In the spawning process, the sterilized grains are mixed with water and chalk. Then the mixture is added to the compost along with a bit of mycelium in regular intervals. After mixing the compost, a temperature of 75° should be maintained. This temperature will help in maintaining the moisture content of the compost. This process of growing mycelium in the organic material for about 14 to 21 days is called spawning. Maintaining the ideal temperature and moisture content at the final stages of the spawning will maintain the mycelia growth. The rate of spawning varies based on the weight of the spawn and compost and by maintaining the temperature; it is possible to reduce the time taken for spawning.
Step 4: Casing
After making the spawn it should be packed in such a way that supports mushroom growth. This process is called casing and it is done using clay loam field soil, ground limestone along with a mixture of peat moss. This casing allows the formation of rhizomorphs inside the compost which is responsible for the mushroom growth. After casing there is a possibility of harmful species and pathogens to develop inside the casing. With the help of pasteurization it is possible to eliminate these harmful species. The moisture content inside the casing is the key to mushroom growth. Maintaining the moisture by spraying water at regular intervals is important. The next factor to be considered is the temperature of the casing. For the initial period of casing the temperature should not increase more than 75°.
Step 5: Pinning
After casing is done, one can find the sprouts of initial mushroom grown over the rhizomorphs. They are extremely small but can be seen as outgrowths on the compost. Once the mushroom grows four times its initial size, they are called pins. Then the pin starts to expand and becomes larger after a particular period. After casing and the initial growth of pin, it will take around 18 to 21 days for the mushroom to develop completely. With the 0.8 percent of decrease in the carbon dioxide level, the pinning normally develops. Exposure to fresh air in the atmosphere will help in reducing the carbon dioxide content. By reducing the effect of pinning, the quality of the mushroom will increase considerably. It also helps in reducing the number of days to start harvesting.
Step 6: Cropping
Cropping is the final step involved in mushroom cultivation. This cropping process will take 3 to 5 days in the harvest period. Cropping is done in a periodic manner in the harvesting days. The mushrooms will start to form after the cropping period. Harvesting days varies based on the mushroom type and other related conditions. It may range from 35 to 42 days and in some cases the harvest can reach up to 150 days.

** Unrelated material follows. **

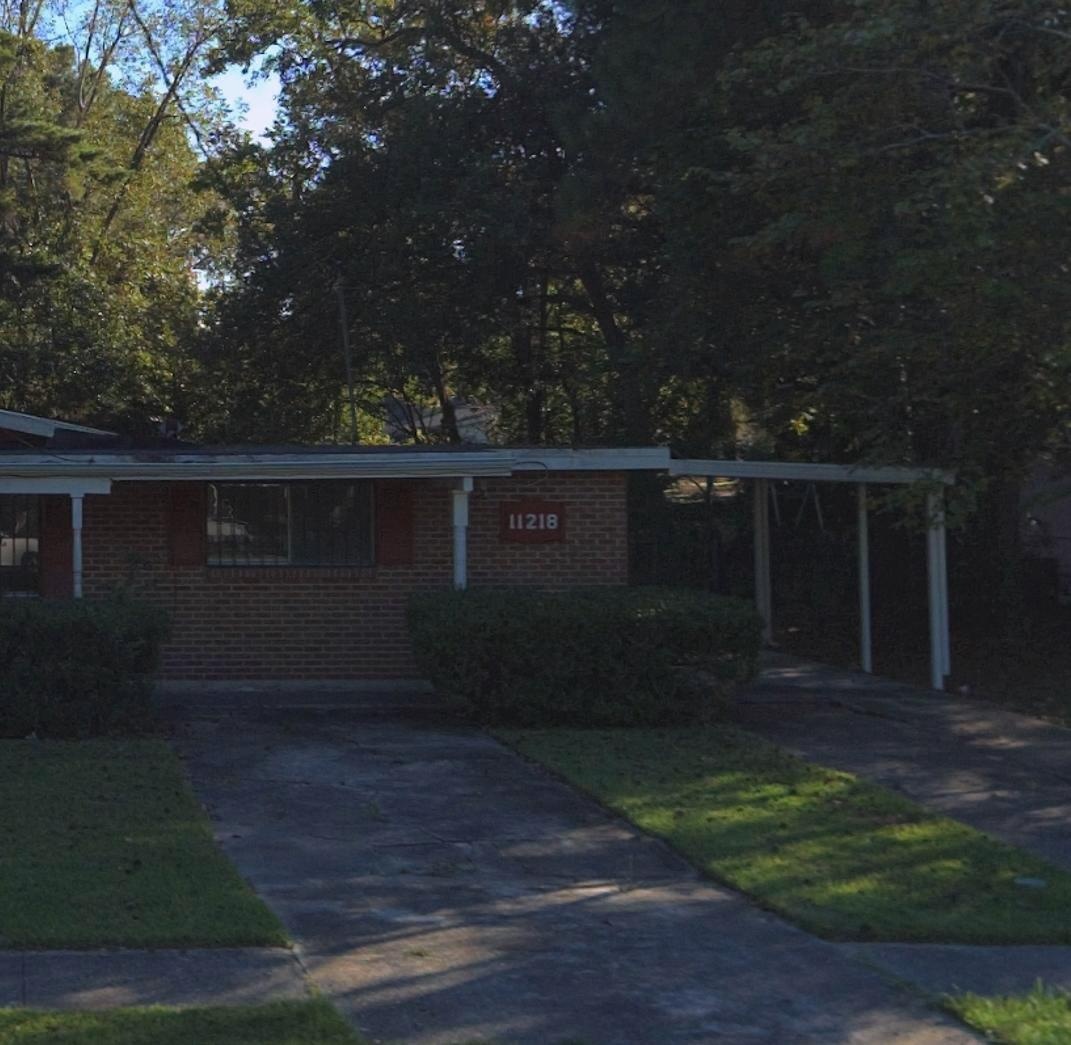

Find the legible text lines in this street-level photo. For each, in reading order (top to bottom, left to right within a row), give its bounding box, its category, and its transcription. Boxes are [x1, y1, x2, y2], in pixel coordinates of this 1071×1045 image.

[508, 512, 559, 531] StreetNumber: 11218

Temperature and moisture level plays an important role in each stage. In this final stage of cropping, a temperature of 57° to 62° should be maintained throughout the cycle. Maintaining the temperature will benefit us in many ways. It reduces the effect of harmful species and pathogens that can develop in the final stage and also helps in yielding better results. After completing the production cycle, it is important to protect the mushroom growing area from pathogens and pests. Pasteurization will stop spreading these harmful species to the next production cycle. The total yield depends on the temperature, humidity, most importantly pests and so on.